The language of promise is key for a theology of grace that runs from Paul through Augustine to Luther and into the modern period. At the same time, language around promise has also shaped the eschatological hopes for justice and reconciliation in liberation and political theologies (e.g., Moltmann). Homileticians as different as James Kay, David Lose, Dawn Ottoni Wilhelm, Paul Wilson, Christine Smith, and David Schnasa Jacobsen relate promise in various ways to their theological reflections on matters like the gospel, the authority of scripture, the task of narration, commitments to justice, and prophetic preaching. How might a homiletical theology of promise aid our struggle with the relationship of God’s justice and grace in context? Papers focusing on a theology of preaching, a theology of the gospel, the place of eschatology with respect to a homiletical theology of grace and justice are welcome.
#6: THE PREACHER AS HOMILETICAL THEOLOGIAN
How can we teach future preachers to be homiletical theologians?

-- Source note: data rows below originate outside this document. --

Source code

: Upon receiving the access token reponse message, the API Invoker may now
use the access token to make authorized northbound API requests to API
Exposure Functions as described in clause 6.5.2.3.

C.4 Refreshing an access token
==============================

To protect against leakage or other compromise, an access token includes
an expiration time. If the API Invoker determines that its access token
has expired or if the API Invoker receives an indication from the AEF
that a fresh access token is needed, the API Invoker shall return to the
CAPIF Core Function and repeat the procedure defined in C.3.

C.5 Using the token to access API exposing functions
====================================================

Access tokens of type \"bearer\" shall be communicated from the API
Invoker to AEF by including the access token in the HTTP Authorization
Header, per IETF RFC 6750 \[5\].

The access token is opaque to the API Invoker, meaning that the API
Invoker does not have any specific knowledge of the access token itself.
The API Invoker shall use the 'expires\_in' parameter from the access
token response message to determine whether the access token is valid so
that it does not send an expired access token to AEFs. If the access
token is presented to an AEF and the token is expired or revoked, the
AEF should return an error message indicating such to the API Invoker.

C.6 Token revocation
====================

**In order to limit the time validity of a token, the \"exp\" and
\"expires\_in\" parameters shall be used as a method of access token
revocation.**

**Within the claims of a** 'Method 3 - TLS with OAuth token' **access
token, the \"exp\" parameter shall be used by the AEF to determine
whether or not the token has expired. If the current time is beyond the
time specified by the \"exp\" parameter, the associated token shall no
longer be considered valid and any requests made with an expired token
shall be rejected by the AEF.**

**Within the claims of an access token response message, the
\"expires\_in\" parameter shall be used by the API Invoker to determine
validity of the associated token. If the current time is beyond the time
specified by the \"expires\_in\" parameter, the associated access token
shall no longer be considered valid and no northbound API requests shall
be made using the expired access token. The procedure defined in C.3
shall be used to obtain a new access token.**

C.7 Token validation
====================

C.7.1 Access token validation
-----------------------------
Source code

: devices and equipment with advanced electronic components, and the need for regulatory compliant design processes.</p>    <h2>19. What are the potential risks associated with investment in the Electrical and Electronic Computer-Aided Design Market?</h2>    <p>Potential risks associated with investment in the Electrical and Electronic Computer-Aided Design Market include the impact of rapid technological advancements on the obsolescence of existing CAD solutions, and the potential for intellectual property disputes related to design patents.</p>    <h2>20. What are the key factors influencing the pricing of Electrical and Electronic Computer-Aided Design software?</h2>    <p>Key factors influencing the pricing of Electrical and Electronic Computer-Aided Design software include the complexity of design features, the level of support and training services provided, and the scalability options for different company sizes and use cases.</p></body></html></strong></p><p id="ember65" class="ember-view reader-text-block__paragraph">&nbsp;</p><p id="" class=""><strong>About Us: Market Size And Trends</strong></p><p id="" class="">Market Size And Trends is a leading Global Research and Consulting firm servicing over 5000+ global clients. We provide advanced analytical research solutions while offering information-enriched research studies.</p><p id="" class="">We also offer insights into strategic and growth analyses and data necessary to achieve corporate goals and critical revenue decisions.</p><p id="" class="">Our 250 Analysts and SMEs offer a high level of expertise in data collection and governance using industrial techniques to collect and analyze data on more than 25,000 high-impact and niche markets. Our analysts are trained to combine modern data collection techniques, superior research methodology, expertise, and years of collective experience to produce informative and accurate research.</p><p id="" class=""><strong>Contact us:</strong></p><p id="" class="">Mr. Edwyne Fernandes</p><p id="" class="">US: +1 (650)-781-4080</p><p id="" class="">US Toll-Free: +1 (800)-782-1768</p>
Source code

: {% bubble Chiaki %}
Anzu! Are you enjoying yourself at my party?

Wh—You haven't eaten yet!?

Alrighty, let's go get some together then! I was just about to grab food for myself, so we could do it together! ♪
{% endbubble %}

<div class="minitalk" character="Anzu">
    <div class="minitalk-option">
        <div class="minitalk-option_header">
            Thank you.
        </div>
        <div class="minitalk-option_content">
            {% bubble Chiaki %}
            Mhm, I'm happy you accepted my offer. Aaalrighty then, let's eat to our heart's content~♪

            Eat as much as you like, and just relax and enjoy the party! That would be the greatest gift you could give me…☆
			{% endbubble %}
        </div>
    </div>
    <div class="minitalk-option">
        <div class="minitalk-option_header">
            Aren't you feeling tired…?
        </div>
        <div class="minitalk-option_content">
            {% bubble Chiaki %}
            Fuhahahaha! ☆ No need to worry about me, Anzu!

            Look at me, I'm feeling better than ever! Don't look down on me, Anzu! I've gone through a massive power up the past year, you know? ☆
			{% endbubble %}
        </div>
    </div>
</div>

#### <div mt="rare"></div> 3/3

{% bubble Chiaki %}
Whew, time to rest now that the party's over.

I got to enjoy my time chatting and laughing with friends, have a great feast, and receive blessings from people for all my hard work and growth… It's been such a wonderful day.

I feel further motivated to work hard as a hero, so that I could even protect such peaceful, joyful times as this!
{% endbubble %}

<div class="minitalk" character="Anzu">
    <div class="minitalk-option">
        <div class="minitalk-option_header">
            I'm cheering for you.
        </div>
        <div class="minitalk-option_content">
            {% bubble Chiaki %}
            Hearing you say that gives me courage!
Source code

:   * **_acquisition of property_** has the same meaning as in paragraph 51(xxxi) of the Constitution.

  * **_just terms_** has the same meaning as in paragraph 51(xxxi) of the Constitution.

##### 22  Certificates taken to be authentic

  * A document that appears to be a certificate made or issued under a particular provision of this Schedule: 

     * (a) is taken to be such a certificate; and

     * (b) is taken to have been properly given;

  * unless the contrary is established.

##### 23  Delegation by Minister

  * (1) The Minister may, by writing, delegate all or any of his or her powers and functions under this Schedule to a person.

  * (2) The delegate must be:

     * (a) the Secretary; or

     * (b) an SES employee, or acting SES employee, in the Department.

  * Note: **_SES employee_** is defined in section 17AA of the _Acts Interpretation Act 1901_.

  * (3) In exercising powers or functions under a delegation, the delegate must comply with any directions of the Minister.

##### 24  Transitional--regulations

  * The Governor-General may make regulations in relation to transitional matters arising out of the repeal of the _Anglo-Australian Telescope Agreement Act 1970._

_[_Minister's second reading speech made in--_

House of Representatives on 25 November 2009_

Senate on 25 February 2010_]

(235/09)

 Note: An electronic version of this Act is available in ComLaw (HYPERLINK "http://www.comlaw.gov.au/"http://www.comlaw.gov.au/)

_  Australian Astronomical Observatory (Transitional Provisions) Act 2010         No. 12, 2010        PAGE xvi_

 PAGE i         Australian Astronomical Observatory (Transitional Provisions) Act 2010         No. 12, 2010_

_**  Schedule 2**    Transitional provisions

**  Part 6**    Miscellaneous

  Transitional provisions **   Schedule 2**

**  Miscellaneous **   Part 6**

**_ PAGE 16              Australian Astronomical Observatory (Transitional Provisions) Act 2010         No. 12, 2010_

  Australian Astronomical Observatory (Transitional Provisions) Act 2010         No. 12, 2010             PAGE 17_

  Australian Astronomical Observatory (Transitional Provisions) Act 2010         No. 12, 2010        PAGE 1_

From time to time members of AH have posed important questions about pedagogy from Wardlaw and Baumer’s Learning Preaching in the 1980s to Long and Tisdale’s recent volume, Teaching Preaching as a Christian Practice : A New Approach to Homiletical Pedagogy. But how does a focus on the preacher as homiletical theologian help us think about teaching and learning in the homiletics classroom? Homileticians like James Harris (Liberation Preaching, 1995), John McClure (with Burton Cooper, Claiming Theology in the Pulpit, 2003), Michael Pasquarello III (We Speak Because We Have Been Spoken: A Grammar of the Preaching Life, 2009), and Christine Smith (Preaching as Weeping, Confession, and Resistance)—all in quite different ways—have asserted that the preacher is first and foremost a theologian. Papers that seek to envision how theology shapes and focuses the homiletical classroom in ranging from its subject matter, process, formation, use of imagination, assessment, to the use of technology are encouraged.